Pace Brings a Newly Authenticated Modigliani to Art Basel Hong Kong, Priced at €11.5 Million
A portrait by Italian artist Amedeo Modigliani (1884–1920) is emerging at Art Basel Hong Kong with a price tag that would place it among the fair’s most consequential offerings — and with a backstory that has shadowed the work for decades.
Pace is presenting Modigliani’s “Jeune femme brune” (1917–18) for €11.5 million (about $13.3 million), according to the gallery’s CEO, Marc Glimcher, who said several parties are bidding. The painting is the highest-priced work on offer at the fair.
The timing is pointed. Just weeks earlier, Pace announced a book launch tied to Institut Restellini’s long-in-development Modigliani catalogue raisonné, a publication decades in the making. Glimcher said the gallery intends to bring a Modigliani work included in the new catalogue to each fair this year in celebration of its release.
A painting pulled from auction — and a dispute that lingered
“Jeune femme brune” has not always been positioned as a blue-chip certainty. Nearly 30 years ago, the painting was withdrawn from a Phillips sale in 1997 amid authentication concerns. In the lead-up to that auction, Marc Restellini — the art historian behind Institut Restellini — told Phillips he did not plan to include the work in his then-in-progress Modigliani catalogue raisonné, prompting the withdrawal.
The episode fed into a broader legal saga. The painting’s then-owner, Moshe Shaltiel-Gracian, sued the Wildenstein Institute, a Paris-based research center that had provided Restellini with an office and a research assistant under a collaboration agreement. The institute was run by the Wildenstein family, longtime art dealers who, for nearly 20 years, were partners in Pace Wildenstein.

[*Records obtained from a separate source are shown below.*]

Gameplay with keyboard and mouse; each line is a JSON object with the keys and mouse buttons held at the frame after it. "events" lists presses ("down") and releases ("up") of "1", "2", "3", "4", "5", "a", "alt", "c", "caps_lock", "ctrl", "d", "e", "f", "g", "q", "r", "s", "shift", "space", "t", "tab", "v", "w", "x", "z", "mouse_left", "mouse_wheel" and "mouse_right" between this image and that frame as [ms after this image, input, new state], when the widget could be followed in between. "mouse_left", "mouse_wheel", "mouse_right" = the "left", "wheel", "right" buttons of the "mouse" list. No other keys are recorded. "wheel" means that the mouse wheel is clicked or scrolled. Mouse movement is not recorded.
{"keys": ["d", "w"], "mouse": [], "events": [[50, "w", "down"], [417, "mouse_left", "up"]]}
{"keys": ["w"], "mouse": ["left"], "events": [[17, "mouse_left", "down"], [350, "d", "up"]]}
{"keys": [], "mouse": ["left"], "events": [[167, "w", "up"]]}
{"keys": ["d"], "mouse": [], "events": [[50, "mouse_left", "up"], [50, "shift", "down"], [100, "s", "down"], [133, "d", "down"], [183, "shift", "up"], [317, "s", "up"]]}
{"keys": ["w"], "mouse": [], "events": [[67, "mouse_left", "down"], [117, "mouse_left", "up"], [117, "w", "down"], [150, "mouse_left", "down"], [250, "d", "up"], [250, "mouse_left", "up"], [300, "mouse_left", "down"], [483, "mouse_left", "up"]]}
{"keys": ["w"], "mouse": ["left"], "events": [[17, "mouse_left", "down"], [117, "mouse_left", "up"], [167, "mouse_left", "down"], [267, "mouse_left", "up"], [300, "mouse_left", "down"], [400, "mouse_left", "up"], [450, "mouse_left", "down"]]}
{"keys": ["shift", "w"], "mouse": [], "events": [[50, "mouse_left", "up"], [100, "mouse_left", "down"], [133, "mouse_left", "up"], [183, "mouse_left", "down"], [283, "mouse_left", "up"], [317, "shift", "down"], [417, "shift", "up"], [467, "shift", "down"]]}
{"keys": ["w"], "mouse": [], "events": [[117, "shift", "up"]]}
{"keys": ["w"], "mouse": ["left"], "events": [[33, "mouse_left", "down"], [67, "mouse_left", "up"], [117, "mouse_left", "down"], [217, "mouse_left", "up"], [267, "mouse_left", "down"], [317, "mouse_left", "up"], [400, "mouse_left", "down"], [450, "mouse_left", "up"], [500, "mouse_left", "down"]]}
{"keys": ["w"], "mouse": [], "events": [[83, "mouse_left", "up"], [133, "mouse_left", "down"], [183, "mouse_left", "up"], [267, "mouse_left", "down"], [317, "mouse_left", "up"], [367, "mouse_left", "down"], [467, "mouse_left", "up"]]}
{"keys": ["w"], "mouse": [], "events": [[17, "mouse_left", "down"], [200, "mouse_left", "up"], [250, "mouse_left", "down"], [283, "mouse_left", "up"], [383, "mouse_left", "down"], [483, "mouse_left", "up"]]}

That lawsuit was dismissed in 2001, but the underlying tensions resurfaced in 2020, when Restellini sued the Wildensteins over rights to his Modigliani research. A key element of Restellini’s argument drew on the Wildenstein Institute’s defense in the earlier Shaltiel case: that Restellini was not an employee of the organization and therefore the institute was not liable. The parties reached an undisclosed settlement last year.
From “extremely ugly” photos to hands-on examination
Restellini has since offered a more specific account of what happened in 1997. He said he never told Phillips the painting was a fake. Instead, he described the catalogue photographs as “extremely ugly” and said he could not determine authenticity without examining the work in person. According to Restellini, Phillips said that wasn’t possible given how close the sale date was.
After the Shaltiel case was dismissed in 2001, Restellini said he tried to persuade the owner to grant access for a direct examination. Several years ago, he said, that access was finally provided. Restellini then applied what he described as scientific methods, concluding that the pigments match those used in two other authenticated Modigliani works.
Archival research added another layer: Restellini said documentation was found confirming that the painting was exhibited in 1929 at Leicester Galleries in London, a storied venue known for introducing major modern artists to UK audiences, including Henri Matisse, Pablo Picasso, and Camille Pissarro.
The painting has now been included in Restellini’s forthcoming catalogue raisonné. Restellini has said it is “impossible” for the work to be a forgery, arguing that the combination of scientific examination and documentary evidence resolves doubts that once hinged on inadequate reproduction.
In an email, he framed the shift as a methodological point as much as a market one: “This actually proves perfectly well that our judgements are based on reliable scientific and documentary evidence, and not on an impression formed by a poor-quality catalogue photo,” he wrote.
For collectors watching Art Basel Hong Kong, the offering is more than a headline price. It is a case study in how authentication, documentation, and institutional power can shape a work’s fate — and how a painting once deemed too uncertain for the auction block can return, decades later, as a centerpiece of the fair’s top tier.